Copy out exactly each line from the line with "одна быстрая и" through the last line of the material below.

SUPPLIED MATERIAL:
+===+

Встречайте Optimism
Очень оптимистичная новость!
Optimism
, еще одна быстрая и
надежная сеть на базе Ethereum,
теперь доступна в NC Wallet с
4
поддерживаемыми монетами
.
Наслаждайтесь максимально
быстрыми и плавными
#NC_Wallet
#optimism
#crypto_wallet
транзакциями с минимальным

+===+

EXERCISE SOLUTION:
, еще одна быстрая и
надежная сеть на базе Ethereum,
теперь доступна в NC Wallet с
4
поддерживаемыми монетами
.
Наслаждайтесь максимально
быстрыми и плавными
#NC_Wallet
#optimism
#crypto_wallet
транзакциями с минимальным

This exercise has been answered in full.